* [Text under study]
------------------------
Originally Posted by
islam hello there
in order to compute the tangent line u need
the value of the function f(2g(x)) at x=3
and the value of the derivative of the function
at the same point meaning F'(3)
first u have to find f(2g(x))
just substitute in f(x) 2g(x)
u get
$\displaystyle 16g(x)^4+8g(x)^3+1$
now what we need is actually
$\displaystyle 16g(3)^4+8g(3)^3+1$
to know the value of this expression we need
to know the value of g(3)
since g(x) is the inverse of f(x)
then f(g(3))=3
in other words:
$\displaystyle g(3)^4+g(3)^3+1=3$
$\displaystyle g(3)^4+g(3)^3-2=0$
by guessing we get that the solution is:
g(3)=1
(there is another solution but its hard to get
it actually we need approximation)
now that we have g(3)=1
then F(3)=16*1^4+8*1^3+1=25
NOW we have to know the value of
F'(3)(the derivative)
$\displaystyle F'(3)=4*16*g(3)^3*g'(3)+3*8*g(3)^2*g'(3)$
to now the value of F'(3) we have to
know the value of g'(3) since we already know the value
of g(3)
now since f(g(x)=x
if we derive both sides using the chain rule
we get
$\displaystyle f'(g(x)*g'(x)=1$
now divide both sides by f'(g(x))
$\displaystyle g'(x)=1/f'(g(x)$
$\displaystyle g'(x)=1/f'(g(x)$
$\displaystyle g'(x)=1/(4g(x)^3+3g(x)^2)$
now just subsitute x=3
u get
g'(3)=1/7
can u proceed from here??
------------------------
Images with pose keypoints
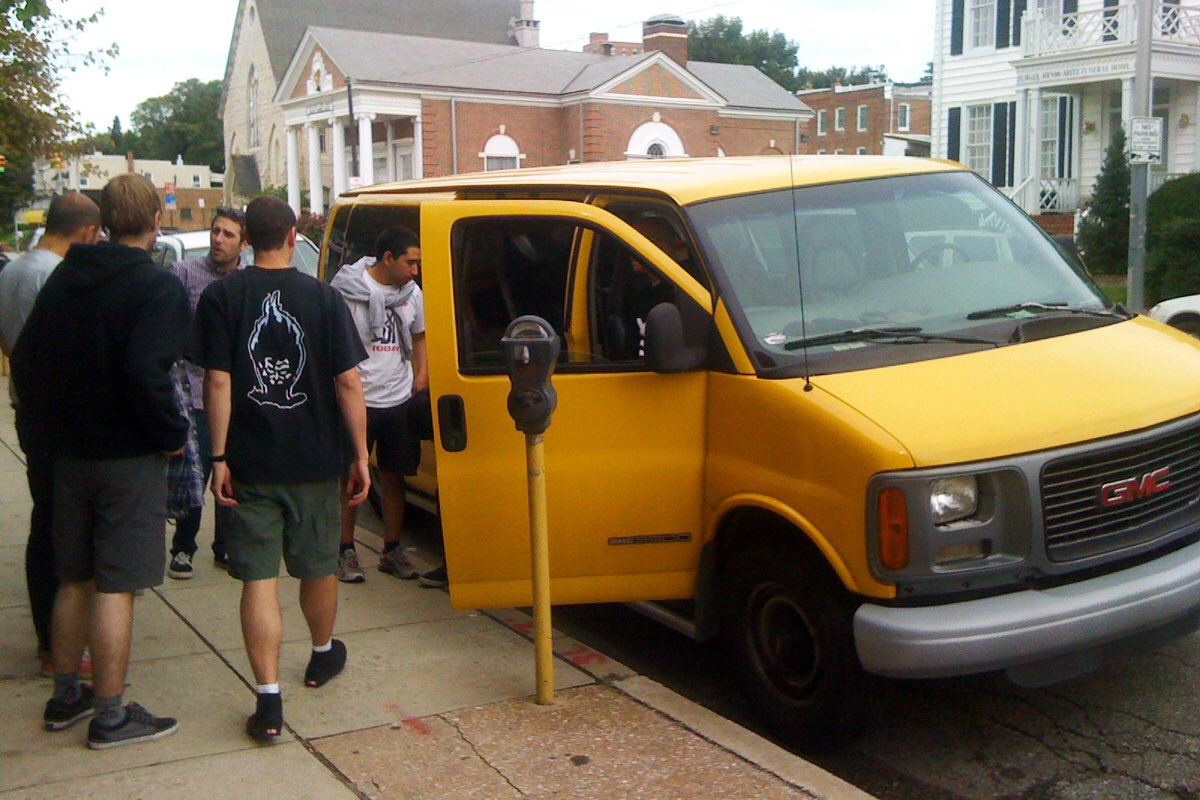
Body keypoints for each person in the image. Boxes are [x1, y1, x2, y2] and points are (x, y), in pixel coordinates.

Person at [12, 174, 189, 749]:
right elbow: (146, 372)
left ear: (105, 222)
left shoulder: (66, 276)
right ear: (156, 220)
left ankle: (66, 694)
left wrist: (44, 431)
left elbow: (26, 358)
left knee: (75, 577)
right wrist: (171, 434)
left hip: (67, 454)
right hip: (126, 457)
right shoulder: (156, 286)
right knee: (118, 584)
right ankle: (110, 715)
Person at [193, 196, 370, 741]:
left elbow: (217, 380)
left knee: (258, 579)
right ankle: (322, 653)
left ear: (246, 238)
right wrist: (360, 455)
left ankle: (268, 699)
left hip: (249, 463)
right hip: (314, 460)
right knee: (318, 565)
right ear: (294, 236)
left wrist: (217, 457)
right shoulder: (324, 297)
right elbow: (348, 382)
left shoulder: (222, 296)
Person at [0, 193, 101, 678]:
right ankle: (58, 647)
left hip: (27, 408)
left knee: (45, 519)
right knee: (62, 530)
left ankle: (49, 640)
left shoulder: (12, 271)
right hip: (58, 415)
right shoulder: (55, 276)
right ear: (86, 232)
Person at [330, 226, 428, 583]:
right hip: (358, 398)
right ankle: (345, 550)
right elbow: (333, 343)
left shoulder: (411, 294)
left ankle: (392, 549)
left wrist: (421, 374)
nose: (415, 271)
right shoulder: (348, 290)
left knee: (394, 475)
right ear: (388, 258)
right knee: (351, 477)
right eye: (410, 262)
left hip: (398, 397)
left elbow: (419, 336)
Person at [166, 208, 246, 579]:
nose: (218, 239)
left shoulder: (247, 282)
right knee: (195, 476)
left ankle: (225, 545)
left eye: (228, 234)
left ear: (243, 242)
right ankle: (183, 547)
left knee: (229, 474)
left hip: (234, 397)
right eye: (216, 231)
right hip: (194, 393)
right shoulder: (184, 274)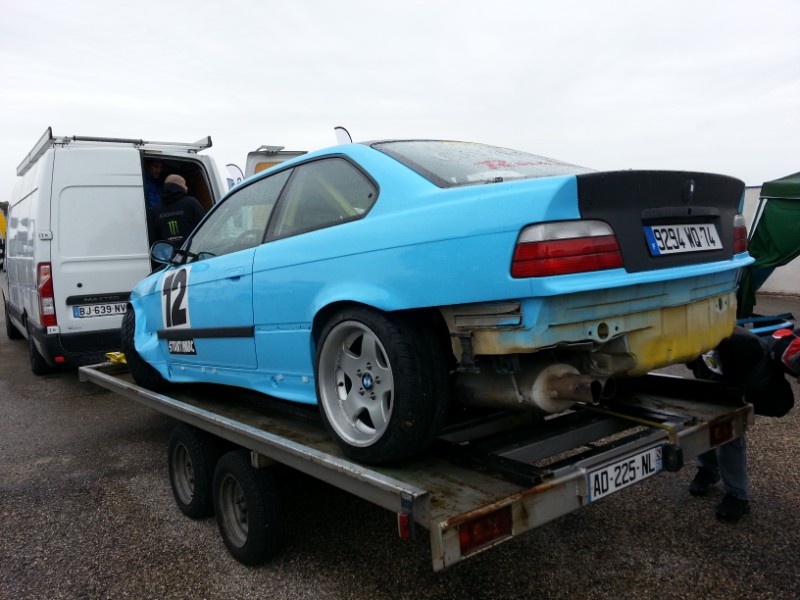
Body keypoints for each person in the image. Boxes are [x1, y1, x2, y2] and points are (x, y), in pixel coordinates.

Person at [686, 326, 795, 522]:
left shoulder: (741, 343)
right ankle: (707, 470)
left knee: (729, 431)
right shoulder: (684, 338)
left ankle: (737, 495)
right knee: (704, 418)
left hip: (746, 378)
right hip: (711, 371)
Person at [148, 174, 206, 247]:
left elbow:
------------------------
* [What is required] According to the forum post, why does f(g(3)) equal 3, and what equation for g(3) does the writer get from it?

* [Result for this exercise] f(g(3)) equals 3 because g(x) is the inverse of f(x). Writing this out gives g(3)^4 + g(3)^3 + 1 = 3, which becomes g(3)^4 + g(3)^3 − 2 = 0.